[START OF Provided passage]

Jwink3101 / syncrclone

Python-based bi-direction sync tool for rclone
MIT License
150 stars 13 forks source link

Sync speed #7

Closed pglez82 closed 3 years ago

pglez82 commented 3 years ago

Hi,

Firstly, thanks for this project. I have been using it a few months and I am really happy with it. I have an issue though that I couldn't fix yet. I use it to make a backup from my local pc to onedrive. The bidirectional functionality is handy because sometimes I modify things in onedrive (with a tablet) and I want them to be copied to the pc when I do the backup.

Everything works great but the process is very slow (I have 34k files and 58gb). The thing is that copying the files from A to B and from B to A is fast, but then, the program makes a second file refresh, and the one in B (onedrive), takes a long time (like 20 minutes). What I don't understand is why the first file refresh at the beginning of the process is fast (it takes 2 minutes more or less), and this second one is so slow. Is there anyway to configure the program to speed this up?

Thanks, Pablo

Jwink3101 commented 3 years ago

Hi.

I am glad the program is useful to you. I also use it with OneDrive (115k files, 344.72 gb) so I can probably be more helpful in tuning.

Your question

a second file refresh, and the one in B (onedrive), takes a long time

This is almost certainly OneDrive throttling. There is no reason one is fast and the other is not from the syncrclone perspective. It is the identical call.

OneDrive is annoying about this and I've noticed it too. It doesn't have listr functionality (to use --fast-list) so rclone has to iterate over every directory.

Some things I did to speed it up:

Future Enhancements

At the end of the sync, you need to know what the remotes look like hence the second file listing. I already optimize it to not re-list if nothing changed on one side but any change will cause a full re-list.

The thing is, I theoretically could eliminate this by using the initial listings and propagate the changes from one to the other. I am not opposed to some-day considering that but it introduces a lot of edge cases (including ones I don't even know how to test).

For example, if you use hashes for move tracking and but not sync, you now could not have a compatible hash anymore and it'll be really hard to fix it. And if you reuse_hashes they won't ever get fixed (e.g. SFTP remote to Dropbox). Or if you use inodes (local only and I may deprecate that anyway), then you don't have them. Finally, I've had bugs with OneDrive where the file listings is wrong. This may actually fix that but I'd rather know something is fishy.

[END OF Provided passage]
[START OF Records supplied]

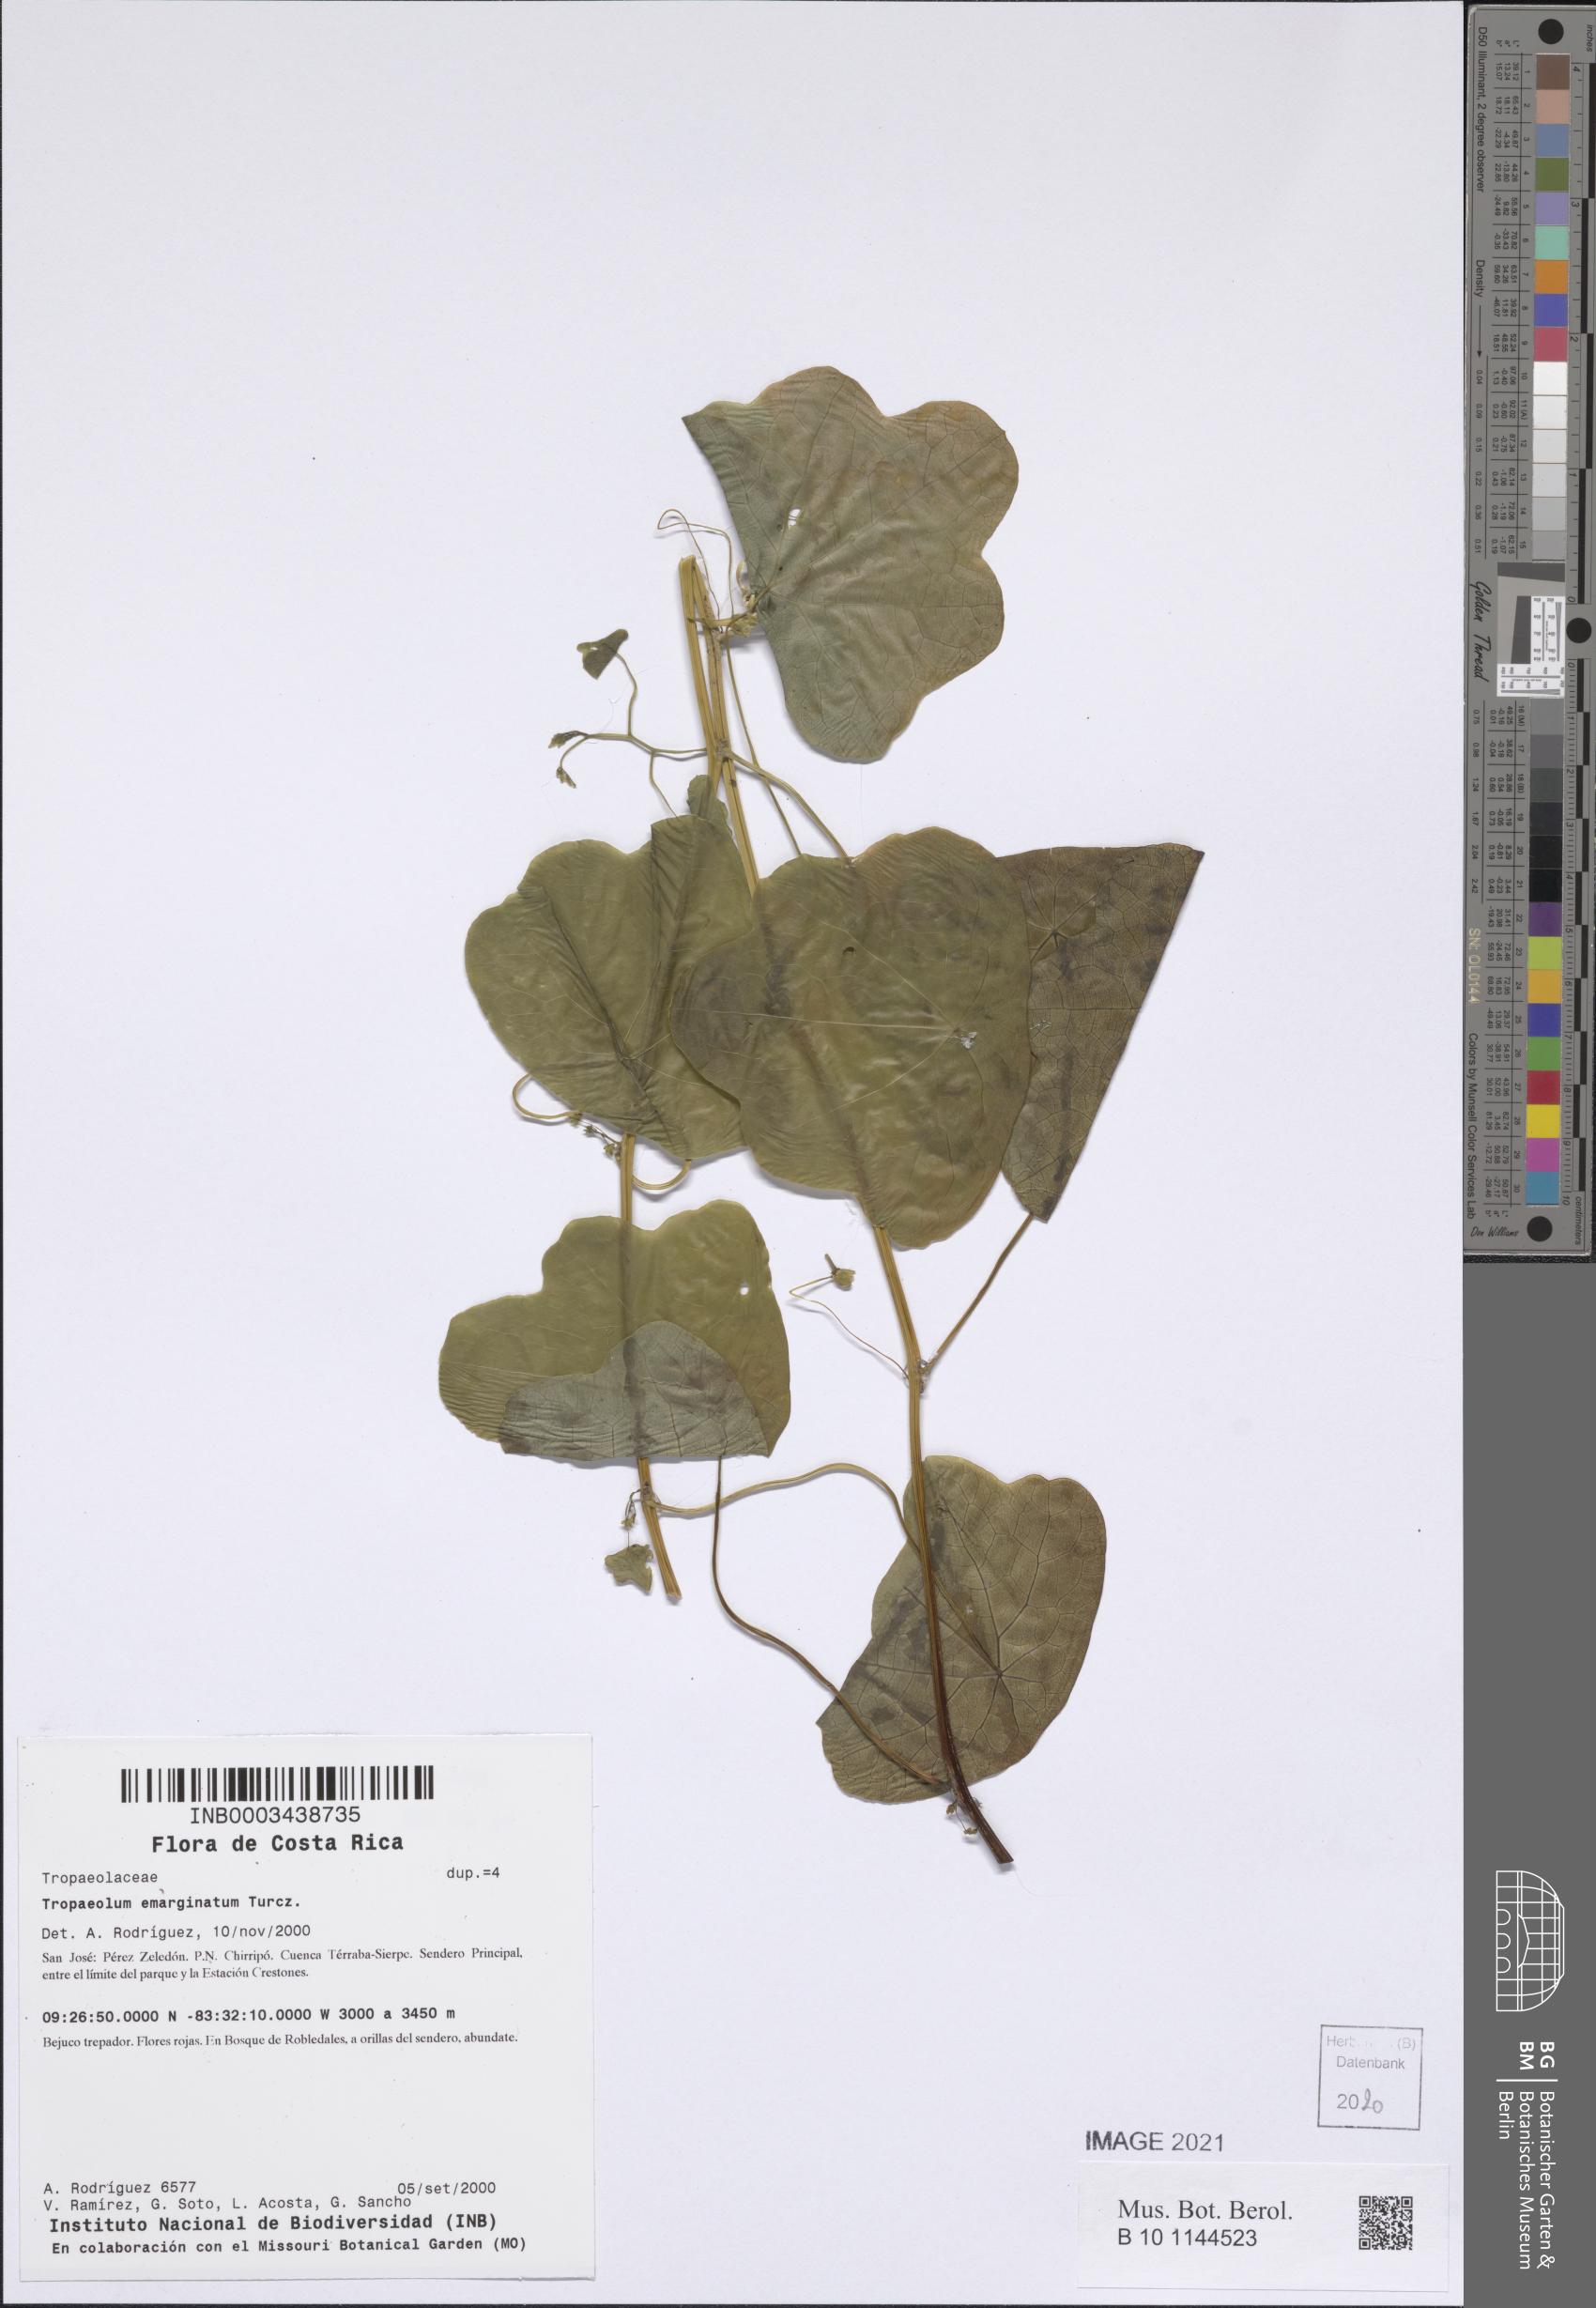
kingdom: Plantae
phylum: Tracheophyta
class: Magnoliopsida
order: Brassicales
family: Tropaeolaceae
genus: Tropaeolum
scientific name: Tropaeolum emarginatum
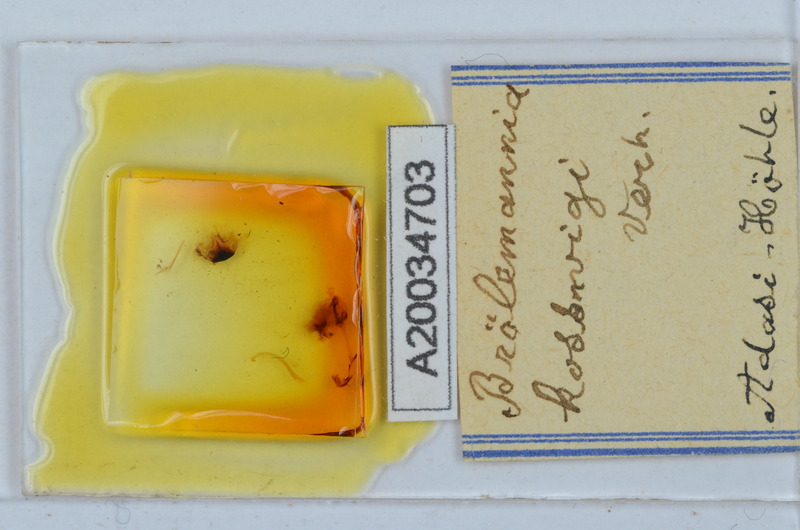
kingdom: Animalia
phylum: Arthropoda
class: Diplopoda
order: Callipodida
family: Schizopetalidae
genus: Eurygyrus
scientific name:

[END OF Records supplied]

▶ Task to complete:
Write the next part of the syncrclone sync speed thread, picking up after its final sentence.

▶ Response to this exercise:
None of these are insurmountable but I worry about adding so many edge cases. And again, that will take a lot of time. I had some a few weekends ago and added the faster actions (OneDrive is super slow with some of that) but again, that doesn't help the re-list.

Future Alternatives

Rclone itself is going to come with a bi-directional sync command in the next major release. I am curious if they figure out how to speed it up or not. I will say though, I like my algorithm more (of course, I am biased). I think it is more robust and has fewer edge cases. Essentially, theirs uses the old file listings to propagate changes whereas mine using the previous state only to resolve conflicts. It is much simpler and resilient to "bad" (or missing) previous list without accidentally deleting everything, But alas, I do not know golang, nor have the time to learn and implement it. So they are going forward with the other algorithm.

I also think that since bi-directional sync is inherently stateful (while mirroring is not), you need to be careful about how you track history and ensure you sync the whole directory every time. Hence my choice in a config-file approach vs a full CLI.

I am curious how they will handle cases like your original sync being A: to B: but then later doing A:subdir to B:subdir. I guess we will see.


I hope this helps.

pglez82 commented 3 years ago

Thank you so much. After updating to rclone 1.56 and using your flags I have solved the problem. The whole process takes now a couple of minutes (plus the file transfers that may be needed). Thank you!

Jwink3101 commented 2 years ago

Hi. I meant to update this a while ago.

I ended up doing that future enhancement. If you update syncrclone, update the config (see tips), then set

avoid_relist = True

and it will avoid the second listing.

There are some minor caveats but it works great for the most part.

pglez82 commented 2 years ago

That looks great!